Task A -
Copy the MLOps image caption generator page word for word.
--
MLOps for Image Caption Generator.

Image Caption Generator

System Architecture


  • Image captioning generator using Hugging Face’s Vision Transformer ViT and Vision Encoder Decoder Models, integrating API endpoints via FastAPI, and containerized the applicaton using Docker.
  • The Model is deployed on Google Kubernetes Engine (GKE), and monitored using Prometheus and Grafana.
  • CI/CD pipeline: Jenkin is installed on GCE through Ansible to automate image pushes to Docker Hub and model deployment on GKE.




Monitoring in Grafana


Run Locally

Install prerequisites

  • python 3.10
pip install -r requirements.txt


uvicorn main:app --host --port 30000

Then, you can try the API at localhost:30000/docs.
--
Task B -
Repeat the rows from their first line up to and including the line with "For every layout".
--
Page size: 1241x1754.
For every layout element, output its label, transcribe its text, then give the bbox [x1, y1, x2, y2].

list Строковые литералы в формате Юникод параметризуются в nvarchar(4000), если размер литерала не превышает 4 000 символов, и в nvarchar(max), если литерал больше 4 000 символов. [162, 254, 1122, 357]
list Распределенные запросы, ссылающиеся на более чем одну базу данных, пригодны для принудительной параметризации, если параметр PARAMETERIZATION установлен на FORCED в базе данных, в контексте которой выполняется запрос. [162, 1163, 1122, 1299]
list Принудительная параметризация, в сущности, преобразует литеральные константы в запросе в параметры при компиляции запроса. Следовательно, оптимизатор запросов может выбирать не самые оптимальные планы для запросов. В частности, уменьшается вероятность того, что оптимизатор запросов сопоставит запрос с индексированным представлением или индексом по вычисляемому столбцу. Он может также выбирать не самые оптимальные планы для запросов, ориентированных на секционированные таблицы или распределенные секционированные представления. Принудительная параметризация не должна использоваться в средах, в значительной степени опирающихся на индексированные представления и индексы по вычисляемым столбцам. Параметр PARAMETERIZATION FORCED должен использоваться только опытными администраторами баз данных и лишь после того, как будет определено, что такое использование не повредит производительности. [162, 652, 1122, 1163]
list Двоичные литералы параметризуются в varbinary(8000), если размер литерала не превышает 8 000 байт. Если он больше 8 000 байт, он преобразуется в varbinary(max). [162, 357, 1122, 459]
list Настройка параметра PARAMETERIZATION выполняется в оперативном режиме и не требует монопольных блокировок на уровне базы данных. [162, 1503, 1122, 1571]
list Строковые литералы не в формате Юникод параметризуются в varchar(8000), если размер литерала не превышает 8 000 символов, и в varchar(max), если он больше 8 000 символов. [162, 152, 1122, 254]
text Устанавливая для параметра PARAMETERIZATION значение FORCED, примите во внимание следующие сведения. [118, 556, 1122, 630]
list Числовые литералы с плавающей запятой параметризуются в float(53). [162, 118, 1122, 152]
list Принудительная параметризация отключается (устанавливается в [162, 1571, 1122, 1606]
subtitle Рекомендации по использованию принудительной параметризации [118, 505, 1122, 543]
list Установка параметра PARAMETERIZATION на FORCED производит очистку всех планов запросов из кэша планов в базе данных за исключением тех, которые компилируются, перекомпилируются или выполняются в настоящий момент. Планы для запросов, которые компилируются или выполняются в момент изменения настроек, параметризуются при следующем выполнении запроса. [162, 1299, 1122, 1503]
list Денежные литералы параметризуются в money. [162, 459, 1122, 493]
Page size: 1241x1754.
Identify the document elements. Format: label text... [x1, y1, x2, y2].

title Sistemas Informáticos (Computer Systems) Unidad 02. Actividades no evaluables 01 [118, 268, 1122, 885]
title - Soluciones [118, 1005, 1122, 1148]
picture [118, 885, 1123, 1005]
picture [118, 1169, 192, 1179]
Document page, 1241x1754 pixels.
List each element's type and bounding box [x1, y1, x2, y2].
--
Task result A -
MLOps for Image Caption Generator.

Image Caption Generator

System Architecture


  • Image captioning generator using Hugging Face’s Vision Transformer ViT and Vision Encoder Decoder Models, integrating API endpoints via FastAPI, and containerized the applicaton using Docker.
  • The Model is deployed on Google Kubernetes Engine (GKE), and monitored using Prometheus and Grafana.
  • CI/CD pipeline: Jenkin is installed on GCE through Ansible to automate image pushes to Docker Hub and model deployment on GKE.




Monitoring in Grafana


Run Locally

Install prerequisites

  • python 3.10
pip install -r requirements.txt


uvicorn main:app --host --port 30000

Then, you can try the API at localhost:30000/docs.

Task result B -
Page size: 1241x1754.
For every layout element, output its label, transcribe its text, then give the bbox [x1, y1, x2, y2].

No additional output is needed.